--- TEXT Enclosed Below ---
Circuit Breaker Blocking Files

  1. Check blocked files:

    // In partner_sync_worker.js, add logging:
    setInterval(() => {
      console.log('Blocked files:', Array.from(problematicFiles.keys()));
    }, 60000);
    
  2. Reset circuit breaker:

    • Restart worker (circuit breaker is in-memory)
    • Or adjust thresholds for development

Best Practices

1. Monitoring

  • Set up alerts for high DLQ message count (> 50)
  • Monitor DLQ age (messages > 1 hour need attention)
  • Track processing success rate

2. Retry Strategy

  • Use exponential backoff for retries
  • Categorize errors properly
  • Don't retry validation errors

3. Circuit Breaker

  • Use lenient settings in development
  • Use strict settings in production
  • Monitor blocked files regularly

4. Database Cleanup

  • Archive old failed tasks (> 30 days)
  • Keep DLQ archived tasks for audit (7 days)
  • Regularly check for stuck processing tasks

API Reference

PartnerDLQHandler

const handler = new PartnerDLQHandler();

// Start handler
await handler.start();

// Process DLQ
await handler.processDLQ();

// Get statistics
const stats = await handler.getStatistics();

// Stop handler
await handler.stop();

Error Categories

ERROR_CATEGORIES = {
  TRANSIENT: 'transient',
  VALIDATION: 'validation',
  PROCESSING: 'processing',
  INFRASTRUCTURE: 'infrastructure',
  PARTNER_API: 'partner_api',
  UNKNOWN: 'unknown'
}

Future Enhancements

  1. Email/Slack Notifications

    • Alert admins on critical failures
    • Daily DLQ summary reports
  2. Advanced Analytics

    • Failure trend analysis
    • Automatic root cause detection
    • Performance metrics
  3. Automatic Recovery

    • Smart retry scheduling
    • Self-healing for known issues
    • Predictive failure prevention
  4. Web Dashboard

    • Real-time DLQ visualization
    • One-click retry/archive
    • Historical analysis
--- End of Enclosed TEXT ---
**ASSIGNMENT A**
Can you give the text again from "2. Reset circuit" to "hour need attention)", with "thresholds" switched to "limits"?
--- PROVIDED RECORDS Enclosed Below ---
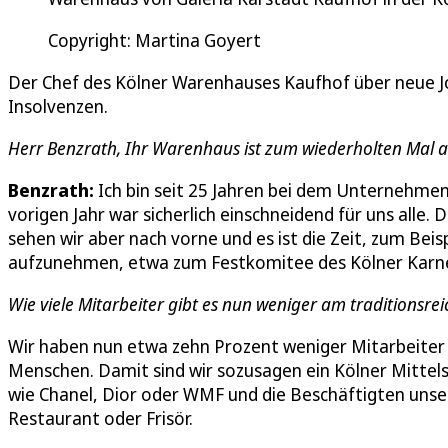
Copyright: Martina Goyert
Der Chef des Kölner Warenhauses Kaufhof über neue J
Insolvenzen.
Herr Benzrath, Ihr Warenhaus ist zum wiederholten Mal aus
Benzrath:
Ich bin seit 25 Jahren bei dem Unternehmen 
vorigen Jahr war sicherlich einschneidend für uns alle.
sehen wir aber nach vorne und es ist die Zeit, zum Bei
aufzunehmen, etwa zum Festkomitee des Kölner Karne
Wie viele Mitarbeiter gibt es nun weniger am traditionsr
Wir haben nun etwa zehn Prozent weniger Mitarbeiter h
Menschen. Damit sind wir sozusagen ein Kölner Mittel
wie Chanel, Dior oder WMF und die Beschäftigten unser
Restaurant oder Frisör.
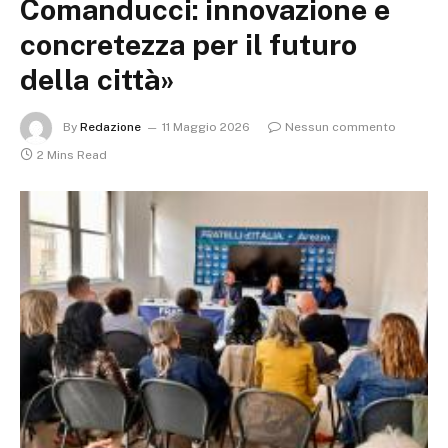
Comanducci: innovazione e
concretezza per il futuro
della città»
By
Redazione
11 Maggio 2026
Nessun commento
2 Mins Read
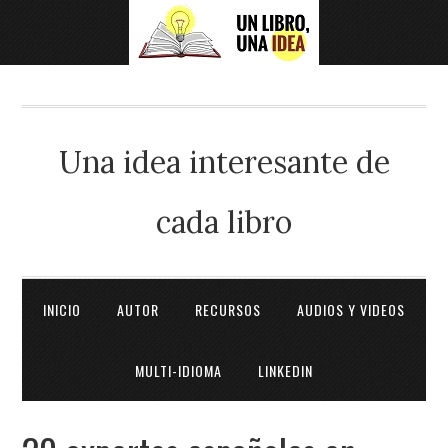
Una idea interesante de
cada libro
INICIO
AUTOR
RECURSOS
AUDIOS Y VIDEOS
MULTI-IDIOMA
LINKEDIN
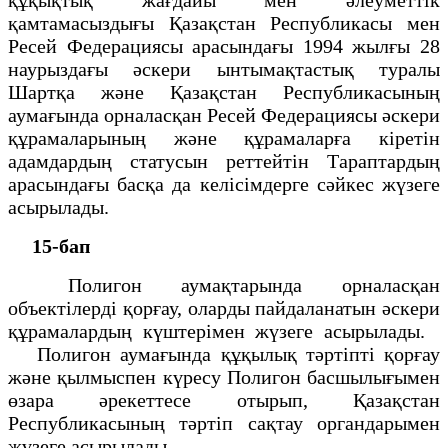
қамтамасыздығы Қазақстан Республикасы мен
Ресей Федерациясы арасындағы 1994 жылғы 28
наурыздағы әскери ынтымақтастық туралы
Шартқа және Қазақстан Республикасының
аумағында орналасқан Ресей Федерациясы әскери
құрамаларының және құрамаларға кіретін
адамдардың статусын реттейтін Тараптардың
арасындағы басқа да келісімдерге сәйкес жүзеге
асырылады.
15-бап
Полигон аумақтарында орналасқан
объектілерді қорғау, оларды пайдаланатын әскери
құрамалардың күштерімен жүзеге асырылады.
Полигон аумағында құқылық тәртіпті қорғау
және қылмыспен күресу Полигон басшылығымен
өзара әрекеттесе отырып, Қазақстан
Республикасының тәртіп сақтау органдарымен
жүзеге асырылады.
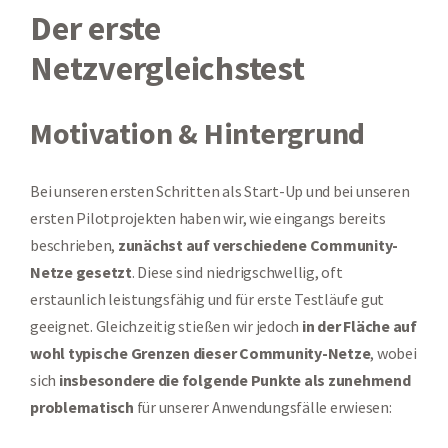
Der erste
Netzvergleichstest
Motivation & Hintergrund
Bei unseren ersten Schritten als Start-Up und bei unseren
ersten Pilotprojekten haben wir, wie eingangs bereits
beschrieben,
zunächst auf verschiedene Community-
Netze gesetzt
. Diese sind niedrigschwellig, oft
erstaunlich leistungsfähig und für erste Testläufe gut
geeignet. Gleichzeitig stießen wir jedoch
in der Fläche auf
wohl typische Grenzen dieser Community-Netze
, wobei
sich
insbesondere die folgende Punkte als zunehmend
problematisch
für unserer Anwendungsfälle erwiesen:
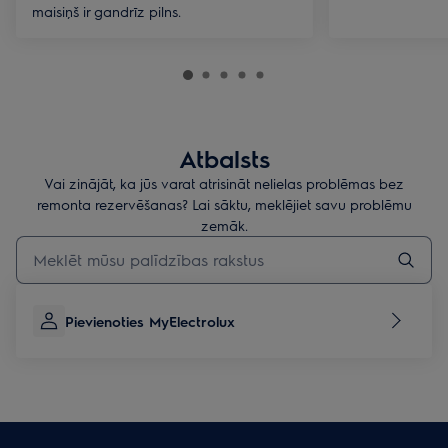
maisiņš ir gandrīz pilns.
Atbalsts
Vai zinājāt, ka jūs varat atrisināt nelielas problēmas bez
remonta rezervēšanas? Lai sāktu, meklējiet savu problēmu
zemāk.
Rakstiet, lai meklētu rakstus par atbalstu
Pievienoties MyElectrolux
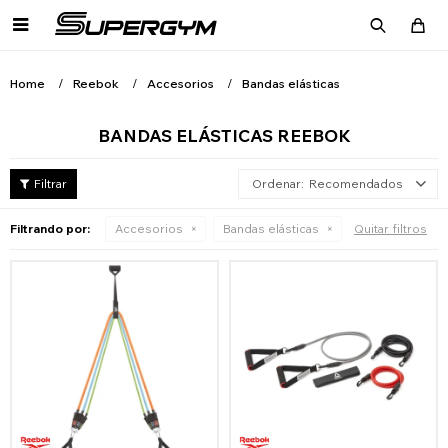

Home
Reebok
Accesorios
Bandas elásticas
BANDAS ELÁSTICAS REEBOK
Recomendados
Filtrando por:
Accesorios
Bandas elásticas
Quitar filtros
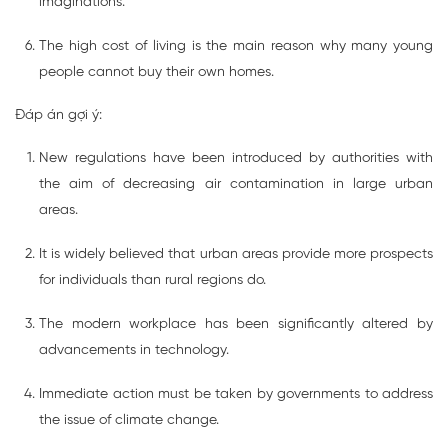
imaginations.
The high cost of living is the main reason why many young
people cannot buy their own homes.
Đáp án gợi ý:
New regulations have been introduced by authorities with
the aim of decreasing air contamination in large urban
areas.
It is widely believed that urban areas provide more prospects
for individuals than rural regions do.
The modern workplace has been significantly altered by
advancements in technology.
Immediate action must be taken by governments to address
the issue of climate change.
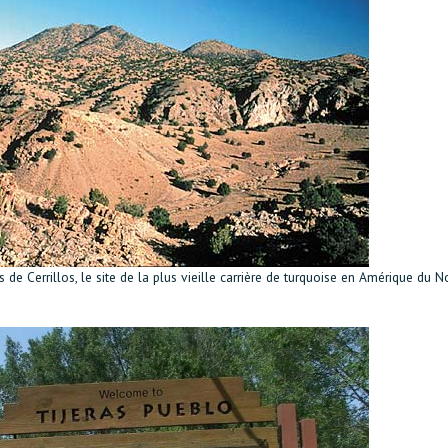
s de Cerrillos, le site de la plus vieille carrière de turquoise en Amérique du N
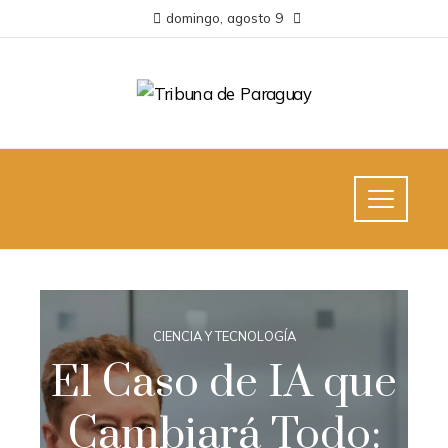
domingo, agosto 9
CIENCIA Y TECNOLOGÍA
El Caso de IA que
Cambiará Todo:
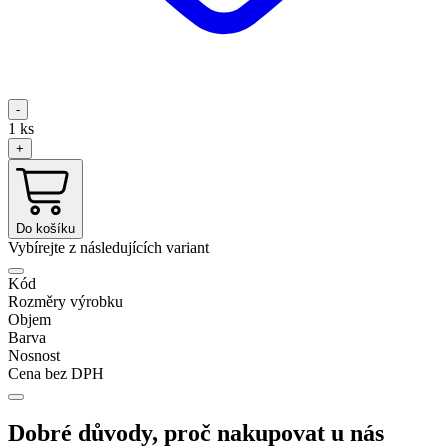
-
1
ks
+
Do košíku
Vybírejte z následujících variant
Kód
Rozměry výrobku
Objem
Barva
Nosnost
Cena bez DPH
Dobré důvody, proč nakupovat u nás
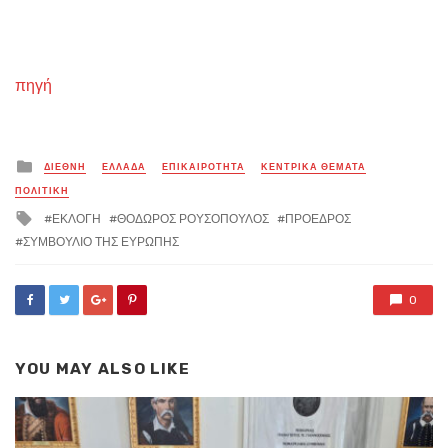
πηγή
Posted
ΔΙΕΘΝΗ
ΕΛΛΑΔΑ
ΕΠΙΚΑΙΡΟΤΗΤΑ
ΚΕΝΤΡΙΚΑ ΘΕΜΑΤΑ
in
ΠΟΛΙΤΙΚΗ
Tagged
ΕΚΛΟΓΗ
ΘΟΔΩΡΟΣ ΡΟΥΣΟΠΟΥΛΟΣ
ΠΡΟΕΔΡΟΣ
with
ΣΥΜΒΟΥΛΙΟ ΤΗΣ ΕΥΡΩΠΗΣ
0
YOU MAY ALSO LIKE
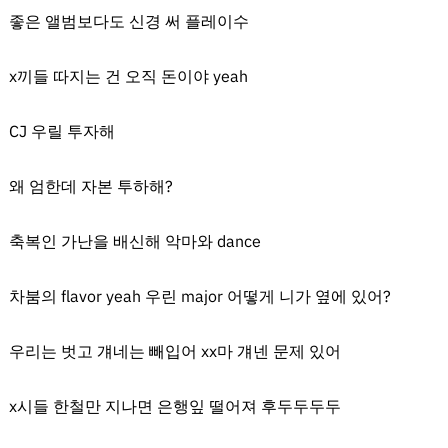
좋은 앨범보다도 신경 써 플레이수
x끼들 따지는 건 오직 돈이야 yeah
CJ 우릴 투자해
왜 엄한데 자본 투하해?
축복인 가난을 배신해 악마와 dance
차붐의 flavor yeah 우린 major 어떻게 니가 옆에 있어?
우리는 벗고 걔네는 빼입어 xx마 걔넨 문제 있어
x시들 한철만 지나면 은행잎 떨어져 후두두두두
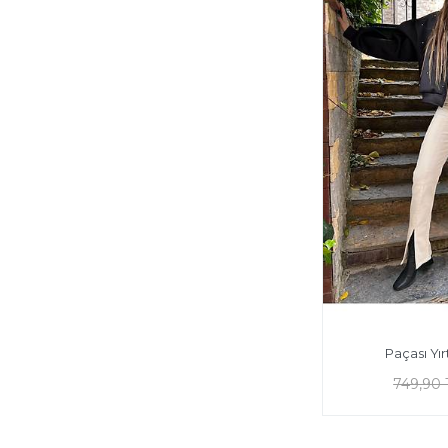
Paçası Yı
749,90 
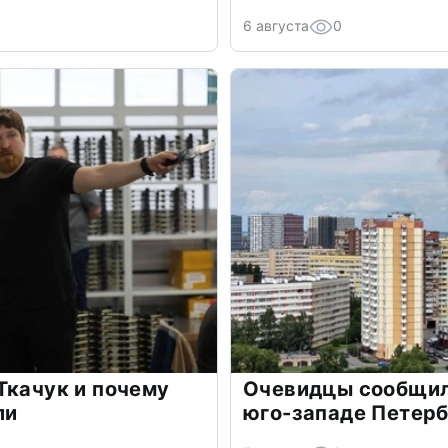
6 августа
0
Ткачук и почему
Очевидцы сообщил
ли
юго-западе Петер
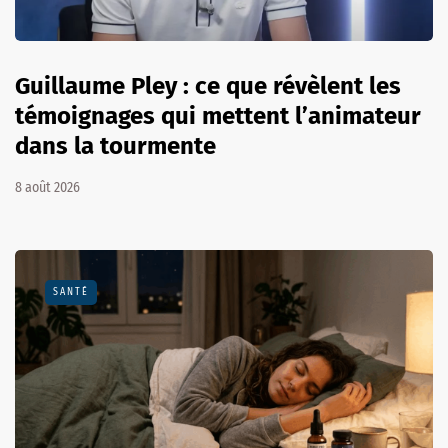
Guillaume Pley : ce que révèlent les
témoignages qui mettent l’animateur
dans la tourmente
8 août 2026
SANTÉ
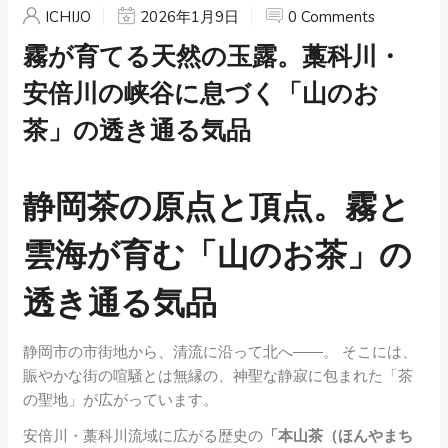
ICHIJO
2026年1月9日
0 Comments
霧が育てる天然の玉露。藁科川・
安倍川の峡谷に息づく「山のお
茶」の透き通る気品
静岡茶の原点と頂点。霧と
雲海が育む「山のお茶」の
透き通る気品
静岡市の市街地から、清流に沿って北へ――。 そこには、
賑やかな街の喧騒とは無縁の、神聖な静寂に包まれた「茶
の聖地」が広がっています。
安倍川・藁科川流域に広がる歴史の
「本山茶（ほんやまち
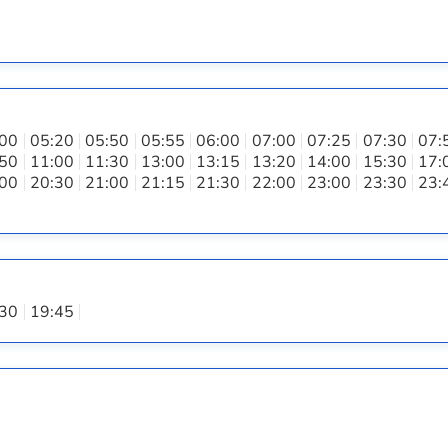
:00
05:20
05:50
05:55
06:00
07:00
07:25
07:30
07:
:50
11:00
11:30
13:00
13:15
13:20
14:00
15:30
17:
:00
20:30
21:00
21:15
21:30
22:00
23:00
23:30
23:
:30
19:45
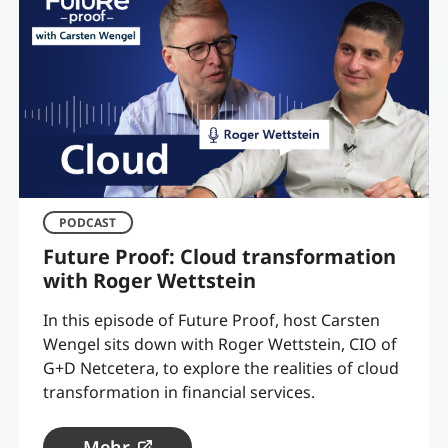
PODCAST
Future Proof: Cloud transformation
with Roger Wettstein
In this episode of Future Proof, host Carsten
Wengel sits down with Roger Wettstein, CIO of
G+D Netcetera, to explore the realities of cloud
transformation in financial services.
Mehr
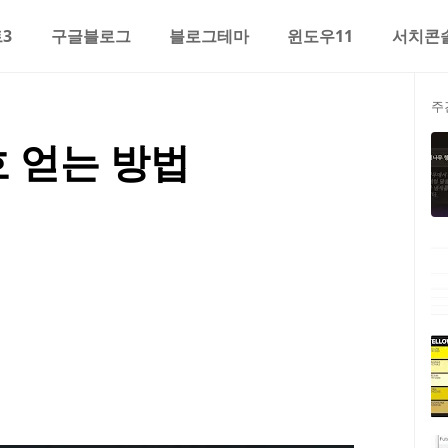
3
구글블로그
블로그테마
윈도우11
서치콘
주
 얻는 방법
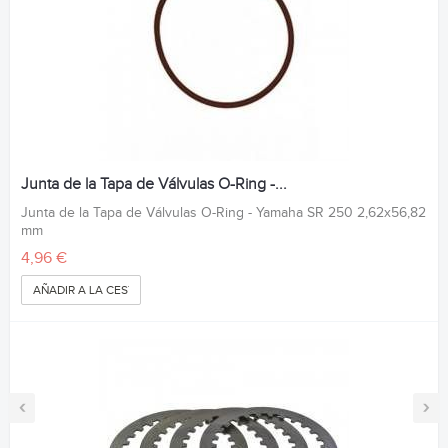
Junta de la Tapa de Válvulas O-Ring -...
Junta de la Tapa de Válvulas O-Ring - Yamaha SR 250 2,62x56,82
mm
4,96 €
AÑADIR A LA CESTA
‹
›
--- End of Enclosed PROVIDED RECORDS ---
**ASSIGNMENT B**
Which lines of the records contain the string "haben"? Copy out each of those lines, treating case as significant.

**FINAL ANSWER A**
2. Reset circuit breaker:

    • Restart worker (circuit breaker is in-memory)
    • Or adjust limits for development

Best Practices

1. Monitoring

  • Set up alerts for high DLQ message count (> 50)
  • Monitor DLQ age (messages > 1 hour need attention)

**FINAL ANSWER B**
Wir haben nun etwa zehn Prozent weniger Mitarbeiter h
ersten Pilotprojekten haben wir, wie eingangs bereits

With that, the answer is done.